--- Questions ---
• a. Recopiez mot pour mot le passage du texte sur les cartels qui commence aux mots « Les cartels économiques » et s'arrête après « ou des clients. ».
• b. D'après le texte sur les cartels, pourquoi ceux-ci prospèrent-ils généralement dans les secteurs oligopolistiques ?

--- Extrait choisi ---
Les cartels économiques bafouent les règles de l’économie de marché et portent préjudice aux consommateurs. Outre leur déloyauté et leur outrage aux principes de la libre entreprise, les cartels figent l’économie et détruisent de la valeur pour la communauté nationale.
Les cartels prospèrent généralement dans les secteurs oligopolistiques où un nombre réduit d’opérateurs peuvent dicter leurs règles
Condamnés partout dans le monde et sévèrement sanctionnés par la loi, les cartels sont des pratiques anticoncurrentielles de concertation entre deux ou plusieurs entreprises concurrentes visant à générer une hausse de prix (cartel offensif), à empêcher leur diminution (cartel défensif) ou à se répartir indûment des marchés ou des clients.
Les cartels prospèrent généralement dans les secteurs oligopolistiques où un nombre réduit d’opérateurs peuvent dicter leurs règles.

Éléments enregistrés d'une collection
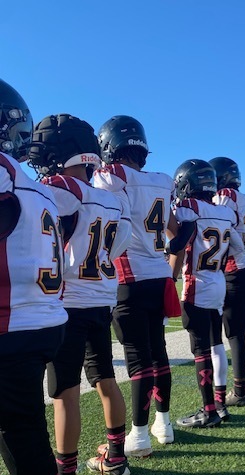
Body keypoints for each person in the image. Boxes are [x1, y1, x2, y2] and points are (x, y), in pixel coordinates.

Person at [29, 114, 132, 475]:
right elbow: (117, 247)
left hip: (68, 303)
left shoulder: (57, 187)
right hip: (101, 299)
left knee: (65, 394)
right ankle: (116, 456)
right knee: (105, 377)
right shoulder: (112, 196)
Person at [0, 79, 74, 475]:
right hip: (43, 317)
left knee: (19, 430)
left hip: (15, 323)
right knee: (18, 426)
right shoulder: (32, 181)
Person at [94, 116, 180, 457]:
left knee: (137, 358)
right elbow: (178, 231)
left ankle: (139, 434)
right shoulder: (161, 181)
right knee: (158, 352)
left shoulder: (110, 177)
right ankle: (164, 424)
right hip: (158, 276)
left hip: (128, 278)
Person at [169, 159, 243, 427]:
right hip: (218, 281)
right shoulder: (225, 212)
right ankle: (220, 403)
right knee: (216, 343)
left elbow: (178, 242)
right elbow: (238, 247)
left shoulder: (189, 207)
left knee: (200, 349)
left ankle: (208, 410)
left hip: (196, 283)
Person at [210, 157, 245, 403]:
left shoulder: (225, 196)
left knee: (235, 334)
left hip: (235, 267)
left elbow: (222, 227)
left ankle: (240, 390)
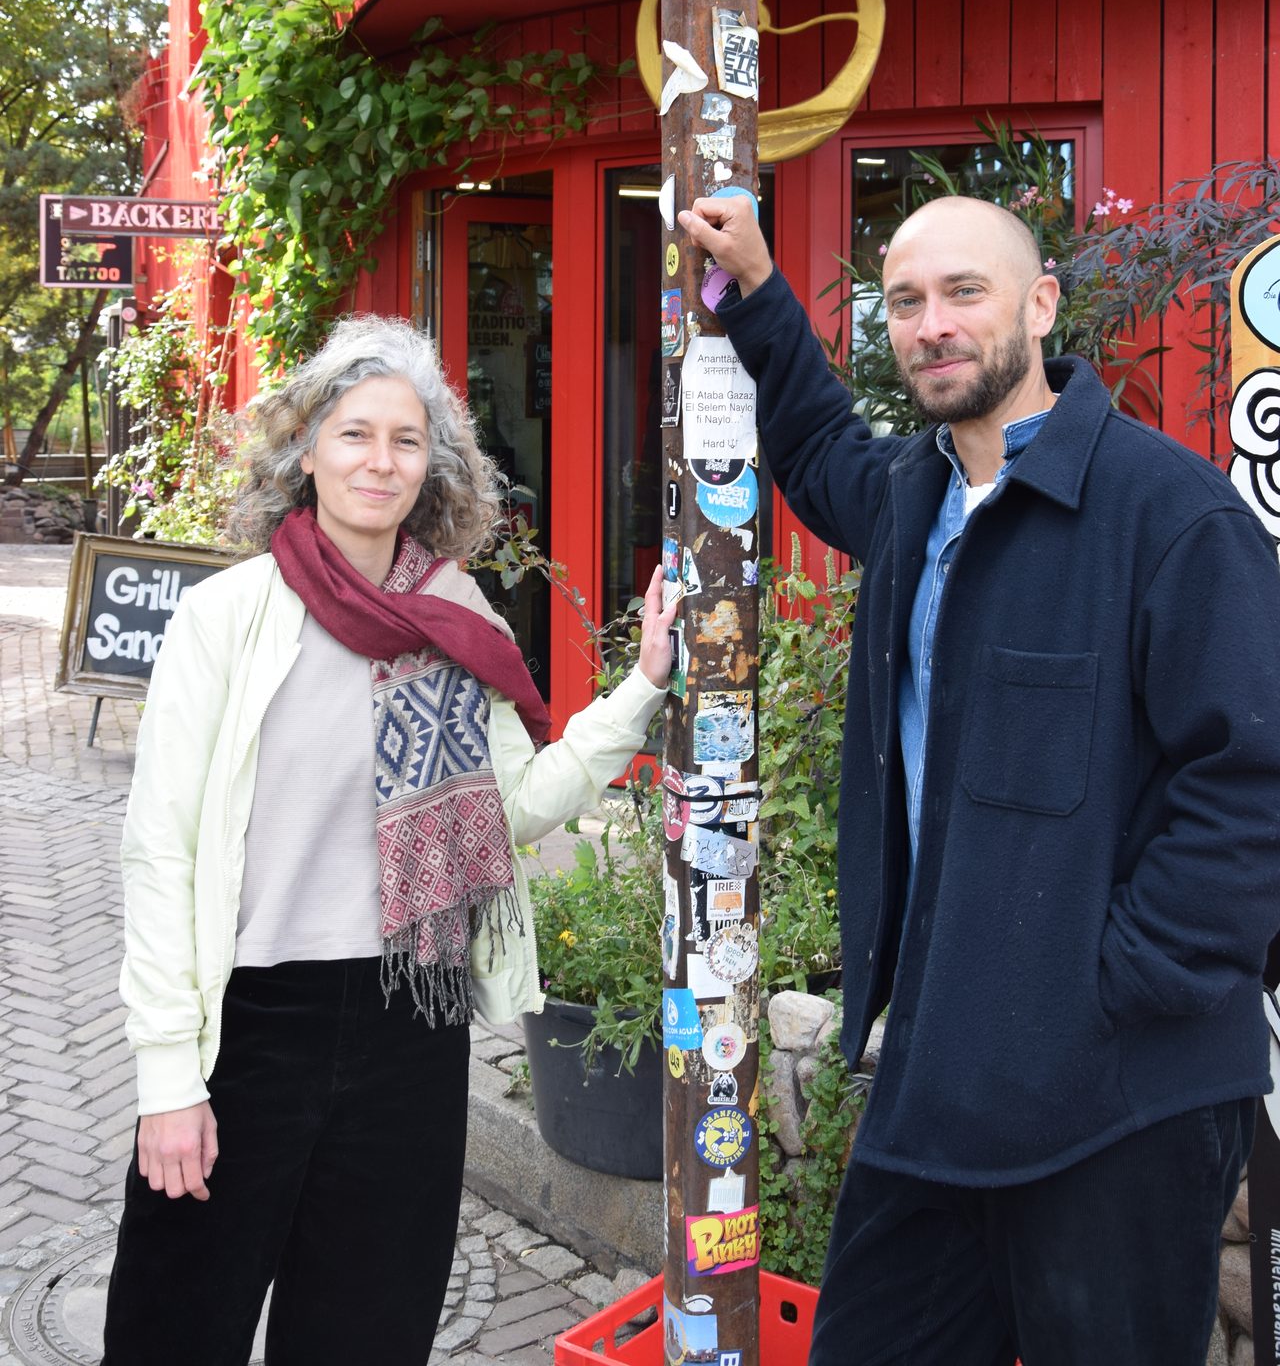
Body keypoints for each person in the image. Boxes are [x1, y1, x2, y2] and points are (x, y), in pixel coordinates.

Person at [678, 190, 1280, 1366]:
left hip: (1122, 1098)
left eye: (963, 292)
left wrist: (1115, 981)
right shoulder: (914, 497)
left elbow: (1251, 787)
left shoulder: (1173, 519)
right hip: (942, 1072)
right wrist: (753, 288)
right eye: (905, 302)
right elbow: (810, 444)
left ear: (1039, 305)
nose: (930, 325)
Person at [102, 315, 675, 1366]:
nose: (379, 459)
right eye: (354, 433)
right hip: (249, 1021)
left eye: (406, 440)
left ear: (434, 465)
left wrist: (638, 689)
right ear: (305, 449)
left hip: (409, 1018)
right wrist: (166, 1082)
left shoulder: (456, 617)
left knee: (367, 1332)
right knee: (173, 1326)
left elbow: (519, 806)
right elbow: (162, 853)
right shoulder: (225, 617)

--- Réponses attendues ---
• a.
Les cartels économiques bafouent les règles de l’économie de marché et portent préjudice aux consommateurs. Outre leur déloyauté et leur outrage aux principes de la libre entreprise, les cartels figent l’économie et détruisent de la valeur pour la communauté nationale.
Les cartels prospèrent généralement dans les secteurs oligopolistiques où un nombre réduit d’opérateurs peuvent dicter leurs règles
Condamnés partout dans le monde et sévèrement sanctionnés par la loi, les cartels sont des pratiques anticoncurrentielles de concertation entre deux ou plusieurs entreprises concurrentes visant à générer une hausse de prix (cartel offensif), à empêcher leur diminution (cartel défensif) ou à se répartir indûment des marchés ou des clients.

• b. Parce que, dans ces secteurs, un nombre réduit d'opérateurs peuvent dicter leurs règles.